» **EXERCISE 1**
Answer these about the self-discipline excerpt, one line each:
(a) What is the title of Swamiji's 2012 blog post?
(b) What was the writer's first meditation vow?
(c) How many days into the current 90-day sankalpa is the writer?
» **EXERCISE 2**
Transcribe everything in the self-discipline excerpt from "B.K.S. Iyengar said" down to "you very far.".

This would not have been possible had I not addressed the trauma I experienced as a child. And that, too, was just the start. It was a type of unlearning, or learning what not to do. Replacing theses old habits, I’ve learned to use more functional tools that foster a healthy home life and the chance at spiritual progress.

Creating and maintaining stability in my spiritual practices has been one of my highest priorities over the last two years, and the single most important ingredient that has helped me to do that is self-discipline.

B.K.S. Iyengar said this about stability:

“When stability becomes a habit, maturity and clarity follow.”

Self-discipline 

In a 2012 blog post by Swamiji titled The Art of Discipline, He highlighted a funny aspect about self-discipline;

“Paradoxically, discipline sets you free. It gives you the freedom to do anything, to accomplish anything, to be anything you want.”

I used to think that freedom was doing whatever you wanted whenever you wanted. Lazing around, eating pizza and playing video games all day!  Those days have their place, but like He has said, they won’t take you very far.

I try to maintain self-discipline so that I’m physically, mentally and spiritually healthy.  In this state of equilibrium, we are in a much better position to enjoy what life has to offer. That pizza tastes so much better, and, don’t worry, I still play video games.  What I love about the path of awakening is it has forced me to be self-disciplined in every aspect of life.

Physical Discipline

To be able to sit and meditate, I’m finding physical fitness to be a
non-negotiable necessity.  It helps me in maintaining proper posture, and releasing excess energy through exercise also results in less restlessness during meditation.  As usual, going hand in hand with exercise is a little bit of self-control with my diet, which can be challenging given my sweet tooth (teeth!).  My wife would affirm this for you, as she has the uncanny ability to see all my shortcomings, which make a rather long list, though I hope it’s getting shorter!

Mental Discipline

When I first connected with Swamiji and embarked on the spiritual path, I was captivated with the process of sankalpas (resolutions). I started out by giving up a few things: no sugar for 40 days, no coffee for two months, no alcohol.  As I succeeded in each sankalpa that I set, my willpower and confidence would inch forward, slowly but surely.  I started to apply the same process to my mediation — I began with a 40-day vow of 10 minutes a day, and slowly intensified my routine.

Today, I am 72 days through my sankalpa to meditate for 2 hours every day (except Sundays), for a 90-day period. One of my major hurdles has been back pain that can be really excruciating.  I do some asanas and stretching along with various modalities of body work (massage, chiropractic) to address the pain, but it is really pernicious. Sometimes the pain is
super-intense and I feel that my body would split in two if I kept going.

» **SOURCE MATERIAL**
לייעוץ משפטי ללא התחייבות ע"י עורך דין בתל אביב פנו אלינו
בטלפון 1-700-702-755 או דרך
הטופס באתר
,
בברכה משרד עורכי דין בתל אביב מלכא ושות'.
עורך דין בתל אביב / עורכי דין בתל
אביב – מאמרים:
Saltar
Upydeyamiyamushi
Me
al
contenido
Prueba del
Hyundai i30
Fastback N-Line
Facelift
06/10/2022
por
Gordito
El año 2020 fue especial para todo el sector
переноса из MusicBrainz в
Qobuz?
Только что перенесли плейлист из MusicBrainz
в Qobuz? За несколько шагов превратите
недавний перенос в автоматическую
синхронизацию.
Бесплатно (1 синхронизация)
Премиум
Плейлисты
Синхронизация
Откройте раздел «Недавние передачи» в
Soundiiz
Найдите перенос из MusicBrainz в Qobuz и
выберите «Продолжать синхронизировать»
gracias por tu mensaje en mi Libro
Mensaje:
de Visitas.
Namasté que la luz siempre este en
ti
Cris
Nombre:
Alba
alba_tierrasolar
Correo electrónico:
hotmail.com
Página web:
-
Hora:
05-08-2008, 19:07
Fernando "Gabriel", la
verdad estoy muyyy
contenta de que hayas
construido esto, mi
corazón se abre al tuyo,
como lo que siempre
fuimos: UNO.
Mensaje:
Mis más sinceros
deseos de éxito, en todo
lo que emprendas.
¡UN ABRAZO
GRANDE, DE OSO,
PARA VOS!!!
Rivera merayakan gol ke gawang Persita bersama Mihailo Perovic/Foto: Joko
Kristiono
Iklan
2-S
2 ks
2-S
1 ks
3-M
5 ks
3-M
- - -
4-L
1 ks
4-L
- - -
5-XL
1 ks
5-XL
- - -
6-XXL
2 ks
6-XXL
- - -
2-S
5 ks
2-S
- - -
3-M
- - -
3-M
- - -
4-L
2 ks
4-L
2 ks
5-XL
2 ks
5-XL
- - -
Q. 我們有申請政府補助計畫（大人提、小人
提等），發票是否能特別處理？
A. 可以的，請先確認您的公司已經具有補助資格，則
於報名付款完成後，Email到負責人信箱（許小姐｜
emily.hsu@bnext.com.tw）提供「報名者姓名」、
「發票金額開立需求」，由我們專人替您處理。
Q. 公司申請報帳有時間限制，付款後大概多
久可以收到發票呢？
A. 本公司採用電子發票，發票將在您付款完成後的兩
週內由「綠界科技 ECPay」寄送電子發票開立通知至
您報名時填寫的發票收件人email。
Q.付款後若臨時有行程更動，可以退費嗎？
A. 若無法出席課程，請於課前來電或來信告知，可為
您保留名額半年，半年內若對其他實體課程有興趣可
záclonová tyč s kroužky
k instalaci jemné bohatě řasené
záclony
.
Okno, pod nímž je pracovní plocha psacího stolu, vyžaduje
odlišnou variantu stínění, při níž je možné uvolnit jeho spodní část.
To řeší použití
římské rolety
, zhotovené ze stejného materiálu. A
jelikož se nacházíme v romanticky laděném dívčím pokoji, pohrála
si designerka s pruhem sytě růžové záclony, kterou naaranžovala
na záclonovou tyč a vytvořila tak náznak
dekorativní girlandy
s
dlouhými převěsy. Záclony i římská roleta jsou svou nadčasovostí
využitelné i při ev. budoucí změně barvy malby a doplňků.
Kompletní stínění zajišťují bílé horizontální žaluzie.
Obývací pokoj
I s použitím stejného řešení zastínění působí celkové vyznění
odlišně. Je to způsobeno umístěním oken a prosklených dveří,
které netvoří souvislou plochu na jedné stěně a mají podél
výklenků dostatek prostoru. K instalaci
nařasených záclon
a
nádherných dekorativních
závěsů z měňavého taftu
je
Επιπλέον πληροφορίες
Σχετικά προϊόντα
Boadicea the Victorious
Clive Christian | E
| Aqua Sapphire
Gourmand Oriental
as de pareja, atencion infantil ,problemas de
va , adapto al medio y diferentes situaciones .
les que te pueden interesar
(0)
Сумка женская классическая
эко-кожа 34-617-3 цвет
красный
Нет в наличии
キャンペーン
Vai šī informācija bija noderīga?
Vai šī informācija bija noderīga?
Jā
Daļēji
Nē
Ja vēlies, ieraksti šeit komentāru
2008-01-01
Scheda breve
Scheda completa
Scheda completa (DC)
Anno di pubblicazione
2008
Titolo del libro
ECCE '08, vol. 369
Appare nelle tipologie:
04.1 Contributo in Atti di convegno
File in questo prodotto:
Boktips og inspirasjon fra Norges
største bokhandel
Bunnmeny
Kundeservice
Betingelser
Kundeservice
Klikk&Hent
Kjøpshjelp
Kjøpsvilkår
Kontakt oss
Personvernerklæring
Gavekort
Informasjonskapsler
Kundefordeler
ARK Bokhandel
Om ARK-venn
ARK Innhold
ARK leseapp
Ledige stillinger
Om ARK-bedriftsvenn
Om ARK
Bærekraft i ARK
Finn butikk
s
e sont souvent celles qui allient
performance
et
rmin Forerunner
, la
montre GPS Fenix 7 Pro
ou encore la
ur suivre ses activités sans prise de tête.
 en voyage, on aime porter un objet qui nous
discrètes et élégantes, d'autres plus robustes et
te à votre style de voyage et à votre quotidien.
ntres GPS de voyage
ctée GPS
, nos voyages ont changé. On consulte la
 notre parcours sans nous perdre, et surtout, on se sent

» **RESPONSE AREA 1**
(a) The Art of Discipline
(b) A 40-day vow of 10 minutes a day
(c) 72 days

» **RESPONSE AREA 2**
B.K.S. Iyengar said this about stability:

“When stability becomes a habit, maturity and clarity follow.”

Self-discipline 

In a 2012 blog post by Swamiji titled The Art of Discipline, He highlighted a funny aspect about self-discipline;

“Paradoxically, discipline sets you free. It gives you the freedom to do anything, to accomplish anything, to be anything you want.”

I used to think that freedom was doing whatever you wanted whenever you wanted. Lazing around, eating pizza and playing video games all day!  Those days have their place, but like He has said, they won’t take you very far.